(Required work):
Copy out each line of the data below in which "jóvenes" appears.

(Stored data entries):
○ ○ ○ ○ ○
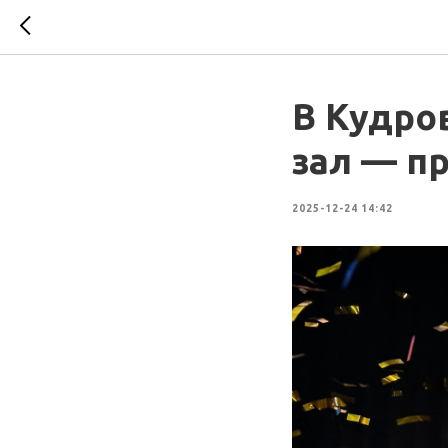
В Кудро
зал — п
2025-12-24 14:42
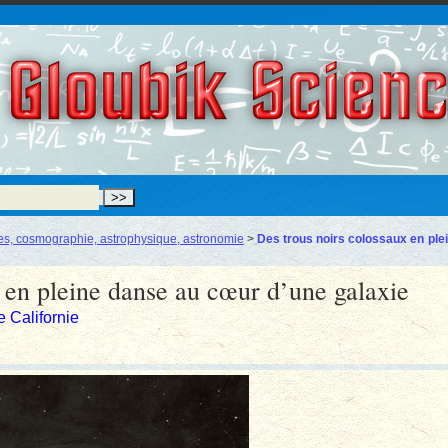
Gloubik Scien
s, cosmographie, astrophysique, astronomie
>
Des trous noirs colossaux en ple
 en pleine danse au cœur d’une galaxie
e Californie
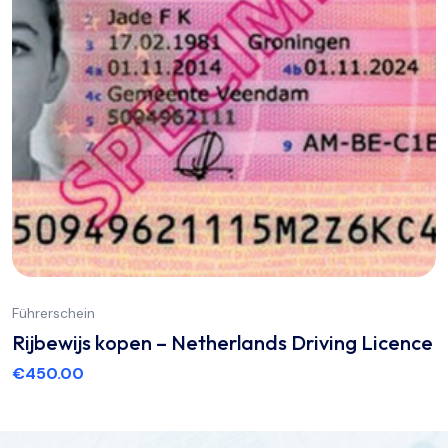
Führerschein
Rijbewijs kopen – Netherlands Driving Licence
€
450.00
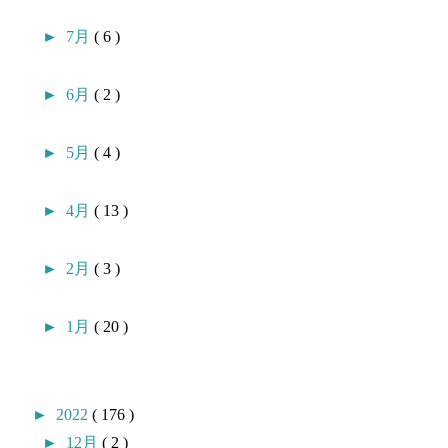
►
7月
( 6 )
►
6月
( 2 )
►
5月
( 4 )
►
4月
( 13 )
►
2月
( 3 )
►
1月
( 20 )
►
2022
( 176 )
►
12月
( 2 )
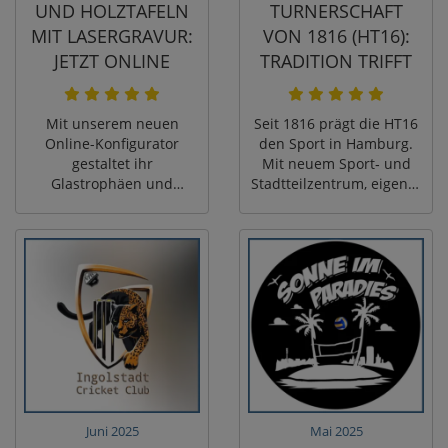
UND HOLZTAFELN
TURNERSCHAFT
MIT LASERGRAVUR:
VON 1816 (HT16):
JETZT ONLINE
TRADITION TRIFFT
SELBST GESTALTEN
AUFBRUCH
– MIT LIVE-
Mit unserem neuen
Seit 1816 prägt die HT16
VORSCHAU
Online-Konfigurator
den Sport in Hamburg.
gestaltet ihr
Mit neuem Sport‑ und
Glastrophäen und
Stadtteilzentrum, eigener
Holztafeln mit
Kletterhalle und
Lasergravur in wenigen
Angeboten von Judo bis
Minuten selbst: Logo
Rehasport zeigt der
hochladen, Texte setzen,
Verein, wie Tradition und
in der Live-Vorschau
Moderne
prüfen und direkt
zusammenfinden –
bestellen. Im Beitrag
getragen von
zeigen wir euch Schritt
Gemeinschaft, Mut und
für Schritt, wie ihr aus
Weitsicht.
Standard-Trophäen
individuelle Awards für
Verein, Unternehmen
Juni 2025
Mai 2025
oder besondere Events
○ ○ ○ ○ ○
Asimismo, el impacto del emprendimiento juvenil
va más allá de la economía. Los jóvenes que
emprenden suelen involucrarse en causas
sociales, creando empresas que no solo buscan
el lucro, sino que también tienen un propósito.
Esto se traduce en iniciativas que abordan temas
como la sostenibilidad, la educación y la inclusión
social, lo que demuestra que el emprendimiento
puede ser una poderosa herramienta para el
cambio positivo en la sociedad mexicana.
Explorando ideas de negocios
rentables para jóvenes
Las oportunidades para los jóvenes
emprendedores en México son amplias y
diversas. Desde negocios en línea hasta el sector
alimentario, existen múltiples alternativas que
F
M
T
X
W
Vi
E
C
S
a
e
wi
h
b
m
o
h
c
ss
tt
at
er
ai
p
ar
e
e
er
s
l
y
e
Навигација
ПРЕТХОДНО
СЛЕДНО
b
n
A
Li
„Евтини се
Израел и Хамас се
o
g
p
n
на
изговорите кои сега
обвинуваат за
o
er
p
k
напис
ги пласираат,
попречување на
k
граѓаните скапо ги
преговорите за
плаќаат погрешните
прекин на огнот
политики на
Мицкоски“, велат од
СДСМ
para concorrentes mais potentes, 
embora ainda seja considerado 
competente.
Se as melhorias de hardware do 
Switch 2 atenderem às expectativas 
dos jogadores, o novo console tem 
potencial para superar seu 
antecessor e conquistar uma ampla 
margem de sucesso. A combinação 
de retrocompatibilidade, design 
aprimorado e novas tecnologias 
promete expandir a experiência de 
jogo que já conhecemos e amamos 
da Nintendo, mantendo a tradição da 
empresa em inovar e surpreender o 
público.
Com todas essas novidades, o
○ ○ ○ ○ ○
(Exercise output):
va más allá de la economía. Los jóvenes que
rentables para jóvenes
Las oportunidades para los jóvenes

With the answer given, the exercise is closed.